About this task » Apart from the pictures, print the data below exactly as given.

Data for review »

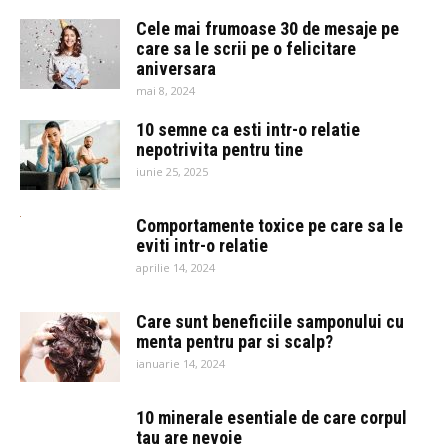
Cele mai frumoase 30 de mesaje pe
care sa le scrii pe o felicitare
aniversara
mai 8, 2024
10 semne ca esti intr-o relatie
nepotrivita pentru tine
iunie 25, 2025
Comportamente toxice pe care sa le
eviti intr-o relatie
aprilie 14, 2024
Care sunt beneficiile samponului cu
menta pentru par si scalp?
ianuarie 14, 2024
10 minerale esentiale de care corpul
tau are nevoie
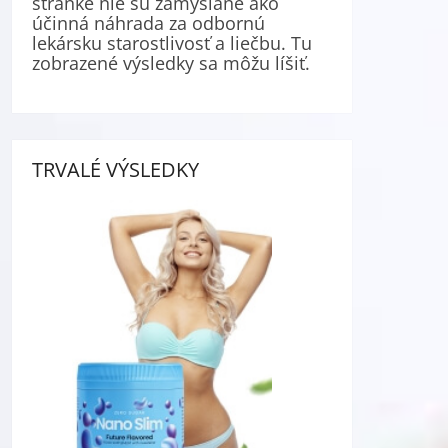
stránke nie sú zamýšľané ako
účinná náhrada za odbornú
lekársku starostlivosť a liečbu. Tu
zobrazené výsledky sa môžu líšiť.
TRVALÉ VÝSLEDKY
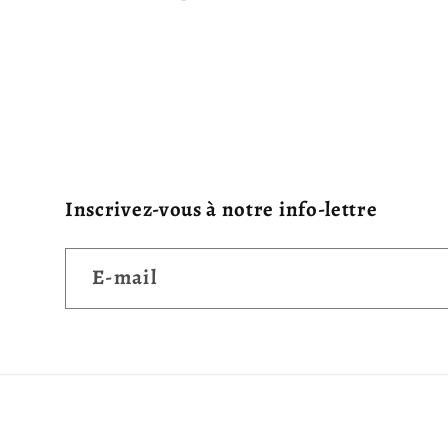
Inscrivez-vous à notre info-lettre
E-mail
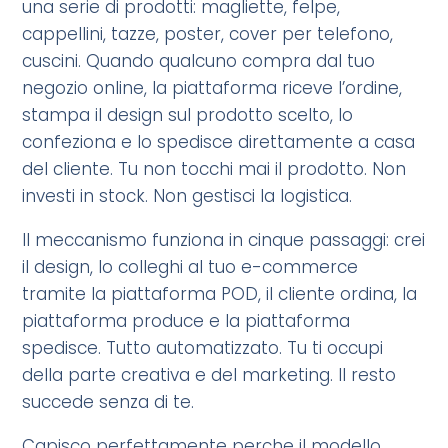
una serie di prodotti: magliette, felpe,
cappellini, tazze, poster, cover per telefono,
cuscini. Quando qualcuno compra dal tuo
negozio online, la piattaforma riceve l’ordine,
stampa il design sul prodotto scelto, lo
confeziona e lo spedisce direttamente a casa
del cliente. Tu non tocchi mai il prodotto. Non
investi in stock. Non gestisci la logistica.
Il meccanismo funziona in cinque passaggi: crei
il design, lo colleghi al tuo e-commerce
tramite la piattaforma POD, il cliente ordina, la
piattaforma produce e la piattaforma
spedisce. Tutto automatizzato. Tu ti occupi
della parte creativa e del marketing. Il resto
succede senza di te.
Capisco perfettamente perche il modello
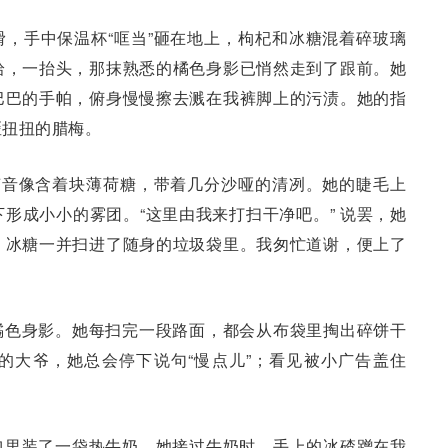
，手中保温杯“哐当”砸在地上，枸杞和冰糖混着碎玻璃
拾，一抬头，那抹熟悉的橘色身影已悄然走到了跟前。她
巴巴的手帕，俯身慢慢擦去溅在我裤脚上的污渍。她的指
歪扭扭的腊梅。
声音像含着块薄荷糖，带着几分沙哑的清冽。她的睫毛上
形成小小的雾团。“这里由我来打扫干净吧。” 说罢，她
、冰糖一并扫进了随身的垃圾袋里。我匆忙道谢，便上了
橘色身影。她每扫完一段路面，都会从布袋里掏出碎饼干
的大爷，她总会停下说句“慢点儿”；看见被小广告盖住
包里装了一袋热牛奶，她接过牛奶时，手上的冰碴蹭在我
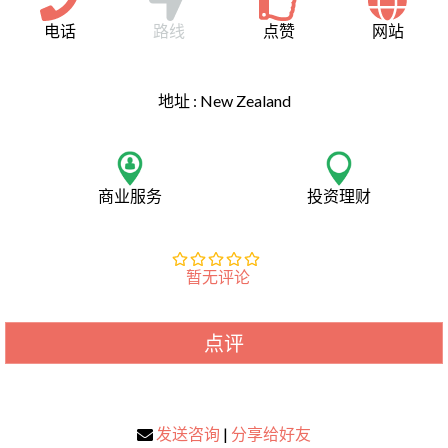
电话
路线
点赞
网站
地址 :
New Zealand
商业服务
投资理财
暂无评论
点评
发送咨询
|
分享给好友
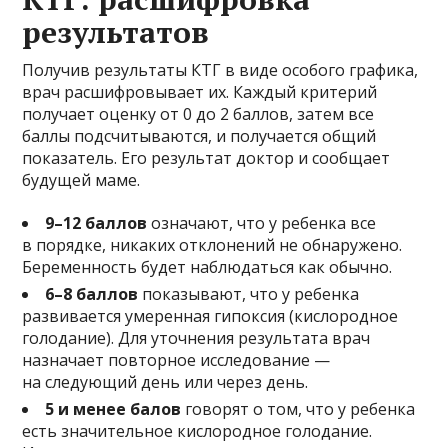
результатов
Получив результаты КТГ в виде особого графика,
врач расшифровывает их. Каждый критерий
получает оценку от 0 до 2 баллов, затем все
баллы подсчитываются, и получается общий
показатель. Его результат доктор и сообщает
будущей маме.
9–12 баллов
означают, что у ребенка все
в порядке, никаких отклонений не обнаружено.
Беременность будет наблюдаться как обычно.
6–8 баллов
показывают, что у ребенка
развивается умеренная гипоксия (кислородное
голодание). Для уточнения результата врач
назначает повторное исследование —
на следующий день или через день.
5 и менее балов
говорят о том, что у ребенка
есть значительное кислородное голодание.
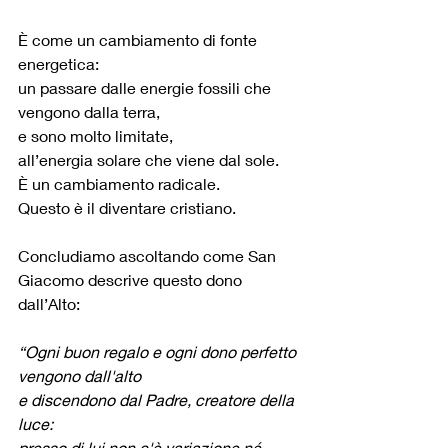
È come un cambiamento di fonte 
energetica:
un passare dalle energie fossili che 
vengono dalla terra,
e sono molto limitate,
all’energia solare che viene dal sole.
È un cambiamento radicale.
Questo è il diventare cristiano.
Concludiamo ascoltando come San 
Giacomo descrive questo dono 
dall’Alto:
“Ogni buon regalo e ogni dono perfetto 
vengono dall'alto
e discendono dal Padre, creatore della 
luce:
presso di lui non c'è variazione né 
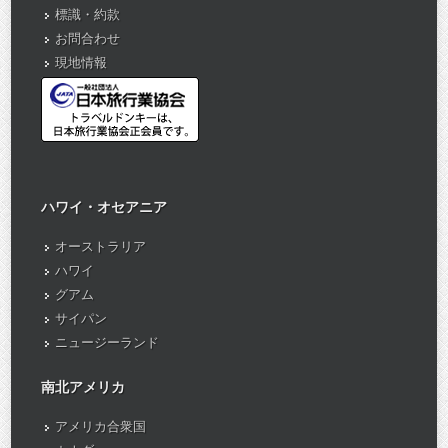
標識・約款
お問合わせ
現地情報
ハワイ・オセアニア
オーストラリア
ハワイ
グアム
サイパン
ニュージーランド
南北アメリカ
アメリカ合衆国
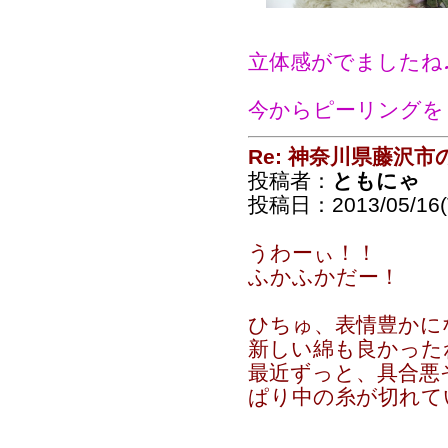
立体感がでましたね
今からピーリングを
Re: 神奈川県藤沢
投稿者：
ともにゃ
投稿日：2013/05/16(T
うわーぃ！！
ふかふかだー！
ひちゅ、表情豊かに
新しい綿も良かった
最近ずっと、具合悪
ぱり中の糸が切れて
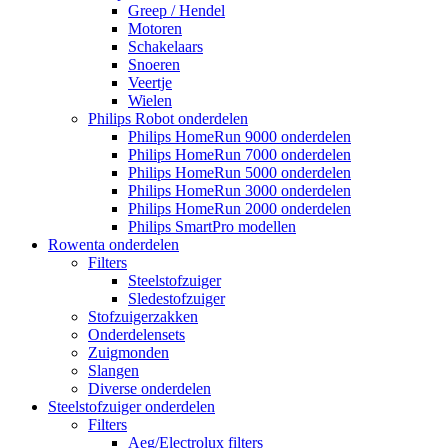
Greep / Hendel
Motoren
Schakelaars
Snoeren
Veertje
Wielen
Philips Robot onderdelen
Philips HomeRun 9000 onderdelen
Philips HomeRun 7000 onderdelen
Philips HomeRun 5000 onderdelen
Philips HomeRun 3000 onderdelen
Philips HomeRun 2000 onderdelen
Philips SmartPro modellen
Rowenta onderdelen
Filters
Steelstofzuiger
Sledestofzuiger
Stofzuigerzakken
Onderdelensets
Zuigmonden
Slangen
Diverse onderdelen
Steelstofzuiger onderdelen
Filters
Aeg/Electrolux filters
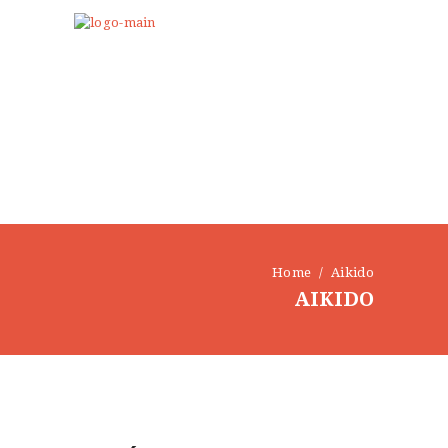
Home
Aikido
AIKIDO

Answer to this task »
Cele mai frumoase 30 de mesaje pe
care sa le scrii pe o felicitare
aniversara
mai 8, 2024
10 semne ca esti intr-o relatie
nepotrivita pentru tine
iunie 25, 2025
Comportamente toxice pe care sa le
eviti intr-o relatie
aprilie 14, 2024
Care sunt beneficiile samponului cu
menta pentru par si scalp?
ianuarie 14, 2024
10 minerale esentiale de care corpul
tau are nevoie
stránke nie sú zamýšľané ako
účinná náhrada za odbornú
lekársku starostlivosť a liečbu. Tu
zobrazené výsledky sa môžu líšiť.
TRVALÉ VÝSLEDKY
Inscrivez-vous à notre info-lettre
E-mail
una serie di prodotti: magliette, felpe,
cappellini, tazze, poster, cover per telefono,
cuscini. Quando qualcuno compra dal tuo
negozio online, la piattaforma riceve l’ordine,
stampa il design sul prodotto scelto, lo
confeziona e lo spedisce direttamente a casa
del cliente. Tu non tocchi mai il prodotto. Non
investi in stock. Non gestisci la logistica.
Il meccanismo funziona in cinque passaggi: crei
il design, lo colleghi al tuo e-commerce
tramite la piattaforma POD, il cliente ordina, la
piattaforma produce e la piattaforma
spedisce. Tutto automatizzato. Tu ti occupi
della parte creativa e del marketing. Il resto
succede senza di te.
Capisco perfettamente perche il modello
，手中保温杯“哐当”砸在地上，枸杞和冰糖混着碎玻璃
拾，一抬头，那抹熟悉的橘色身影已悄然走到了跟前。她
巴巴的手帕，俯身慢慢擦去溅在我裤脚上的污渍。她的指
歪扭扭的腊梅。
声音像含着块薄荷糖，带着几分沙哑的清冽。她的睫毛上
形成小小的雾团。“这里由我来打扫干净吧。” 说罢，她
、冰糖一并扫进了随身的垃圾袋里。我匆忙道谢，便上了
橘色身影。她每扫完一段路面，都会从布袋里掏出碎饼干
的大爷，她总会停下说句“慢点儿”；看见被小广告盖住
包里装了一袋热牛奶，她接过牛奶时，手上的冰碴蹭在我
电话
路线
点赞
网站
地址 :
New Zealand
商业服务
投资理财
暂无评论
点评
发送咨询
|
分享给好友
результатов
Получив результаты КТГ в виде особого графика,
врач расшифровывает их. Каждый критерий
получает оценку от 0 до 2 баллов, затем все
баллы подсчитываются, и получается общий
показатель. Его результат доктор и сообщает
будущей маме.
9–12 баллов
означают, что у ребенка все
в порядке, никаких отклонений не обнаружено.
Беременность будет наблюдаться как обычно.
6–8 баллов
показывают, что у ребенка
развивается умеренная гипоксия (кислородное
голодание). Для уточнения результата врач
назначает повторное исследование —
на следующий день или через день.
5 и менее балов
говорят о том, что у ребенка
есть значительное кислородное голодание.
È come un cambiamento di fonte 
energetica:
un passare dalle energie fossili che 
vengono dalla terra,
e sono molto limitate,
all’energia solare che viene dal sole.
È un cambiamento radicale.
Questo è il diventare cristiano.
Concludiamo ascoltando come San 
Giacomo descrive questo dono 
dall’Alto:
“Ogni buon regalo e ogni dono perfetto 
vengono dall'alto
e discendono dal Padre, creatore della 
luce:
presso di lui non c'è variazione né 
標識・約款
お問合わせ
現地情報
ハワイ・オセアニア
オーストラリア
ハワイ
グアム
サイパン
ニュージーランド
南北アメリカ
アメリカ合衆国
立体感がでましたね
今からピーリングを
Re: 神奈川県藤沢
投稿者：
ともにゃ
投稿日：2013/05/16(T
うわーぃ！！
ふかふかだー！
ひちゅ、表情豊かに
新しい綿も良かった
最近ずっと、具合悪
ぱり中の糸が切れて
Greep / Hendel
Motoren
Schakelaars
Snoeren
Veertje
Wielen
Philips Robot onderdelen
Philips HomeRun 9000 onderdelen
Philips HomeRun 7000 onderdelen
Philips HomeRun 5000 onderdelen
Philips HomeRun 3000 onderdelen
Philips HomeRun 2000 onderdelen
Philips SmartPro modellen
Rowenta onderdelen
Filters
Steelstofzuiger
Sledestofzuiger
Stofzuigerzakken
Onderdelensets
Zuigmonden
Slangen
Diverse onderdelen
Steelstofzuiger onderdelen
Filters
Aeg/Electrolux filters
Home
Aikido
AIKIDO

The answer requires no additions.